At the end of 2017 the Mazda had north of 200,000 miles on its odometer, and although it was perfect for me and my needs, Mazda no longer made a 5, and I was (shall we say) encouraged to get something new. NEW new, no used cars. In the Venn diagram of budget and space and the ability to haul either people or stuff, or sometimes both, Dodge’s Grand Caravan was square in my sights. Which leads to the inevitable question: color. Seven choices were on the paint chart that year; Bright White, Brilliant Black Pearl, Billet Metallic, and Granite Crystal Metallic were all out. That left Velvet Red Pearl, Jazz Blue Pearl, and Midnight Blue Pearl, which was described as “Contusion Blue” (its name when applied to the Challenger) on the dealer website. I might have gone red, except the mother-in-law’s last two or three Mopar vans were this same color, and there’s no way I’m getting my crate confused with hers. That left two blues, and because I want nothing to do with jazz in any form, even in name on my van, Midnight Blue Pearl won the day.
Photo by Jeff Koch
Others in the fleet have been other colors. My bought-new ’92 Nissan NX2000 was white for the laziest of reasons—I was pressed for time, Freehold Nissan in New Jersey only had two, both were white, and one had the five-speed. (Black and red were the only other colors that year; a pretty blue hue came into the paint chart for 1993…alas.) My wife’s Fiesta ST is Molten Orange, but only because she couldn’t find an ST in that funky lime green when we were shopping. The dark blue they offered, like the one I wrote about for Hemmings Muscle Machines all those years ago, was a little too dark for my liking. Our ’31 Model A coupe is Earl Scheib green, and has been since before it entered my wife’s family in 1969; it’s unlikely that it will change. My ’64 Dart convertible was bright red from the factory, which suited its optimistic post-war nature.
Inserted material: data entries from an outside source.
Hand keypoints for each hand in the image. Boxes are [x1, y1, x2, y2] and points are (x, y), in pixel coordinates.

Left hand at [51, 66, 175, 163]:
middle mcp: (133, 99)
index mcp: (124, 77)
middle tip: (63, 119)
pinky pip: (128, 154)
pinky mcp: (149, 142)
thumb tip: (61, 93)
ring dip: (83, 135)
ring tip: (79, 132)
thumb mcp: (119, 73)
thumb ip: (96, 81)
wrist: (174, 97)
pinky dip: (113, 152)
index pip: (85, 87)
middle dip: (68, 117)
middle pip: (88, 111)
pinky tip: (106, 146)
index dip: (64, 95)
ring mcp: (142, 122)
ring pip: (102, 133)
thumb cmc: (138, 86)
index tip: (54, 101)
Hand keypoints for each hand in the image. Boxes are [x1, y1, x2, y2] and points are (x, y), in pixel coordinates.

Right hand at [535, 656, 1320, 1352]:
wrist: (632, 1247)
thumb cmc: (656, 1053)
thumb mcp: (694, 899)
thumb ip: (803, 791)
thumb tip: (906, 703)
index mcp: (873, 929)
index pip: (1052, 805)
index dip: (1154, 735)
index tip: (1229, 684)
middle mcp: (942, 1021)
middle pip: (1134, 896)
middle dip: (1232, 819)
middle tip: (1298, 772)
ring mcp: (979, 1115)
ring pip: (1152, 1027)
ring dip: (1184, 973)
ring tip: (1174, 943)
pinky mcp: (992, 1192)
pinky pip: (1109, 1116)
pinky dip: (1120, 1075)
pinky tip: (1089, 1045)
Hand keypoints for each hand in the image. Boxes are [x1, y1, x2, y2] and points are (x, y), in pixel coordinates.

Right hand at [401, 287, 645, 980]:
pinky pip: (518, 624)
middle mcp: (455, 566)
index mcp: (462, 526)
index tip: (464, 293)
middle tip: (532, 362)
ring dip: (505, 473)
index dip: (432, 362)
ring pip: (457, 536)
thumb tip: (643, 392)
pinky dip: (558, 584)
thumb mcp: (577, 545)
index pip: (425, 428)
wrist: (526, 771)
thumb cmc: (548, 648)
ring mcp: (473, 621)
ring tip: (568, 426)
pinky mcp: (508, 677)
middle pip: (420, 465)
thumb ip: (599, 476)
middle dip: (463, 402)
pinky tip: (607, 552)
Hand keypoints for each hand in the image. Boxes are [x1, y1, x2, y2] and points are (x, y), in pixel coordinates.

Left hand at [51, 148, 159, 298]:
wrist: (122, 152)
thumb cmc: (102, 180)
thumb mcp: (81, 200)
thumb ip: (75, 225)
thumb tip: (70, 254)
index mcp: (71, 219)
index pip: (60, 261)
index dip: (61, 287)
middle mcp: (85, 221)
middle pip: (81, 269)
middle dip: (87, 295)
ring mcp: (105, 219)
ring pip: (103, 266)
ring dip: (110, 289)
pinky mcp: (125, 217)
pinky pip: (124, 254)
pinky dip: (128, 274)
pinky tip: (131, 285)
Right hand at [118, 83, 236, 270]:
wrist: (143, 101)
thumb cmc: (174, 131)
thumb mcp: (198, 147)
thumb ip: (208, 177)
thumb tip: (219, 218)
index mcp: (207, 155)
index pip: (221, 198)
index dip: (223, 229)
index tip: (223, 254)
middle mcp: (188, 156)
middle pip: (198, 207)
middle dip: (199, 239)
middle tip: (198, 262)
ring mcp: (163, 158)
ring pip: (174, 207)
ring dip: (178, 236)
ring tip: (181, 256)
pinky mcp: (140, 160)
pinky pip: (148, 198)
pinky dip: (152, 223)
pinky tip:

My R32-generation Nissan Skyline GT-R is … well, I looked for a blue one but they’re exceedingly rare, and the NISMO version I lucked into were all painted grey from the factory. As it’s tripled in value in the time I’ve owned it, I’m not about to spray it–hell, I’m scared to drive it. But its sibling, wearing its best-known racing livery, and twice Group A touring-car world champion during the GT-R’s unprecedented and undefeated run at the track? Sponsored by Calsonic, whose white letters and wheels look dynamite when contrasted on a field of … well, you can guess the rest.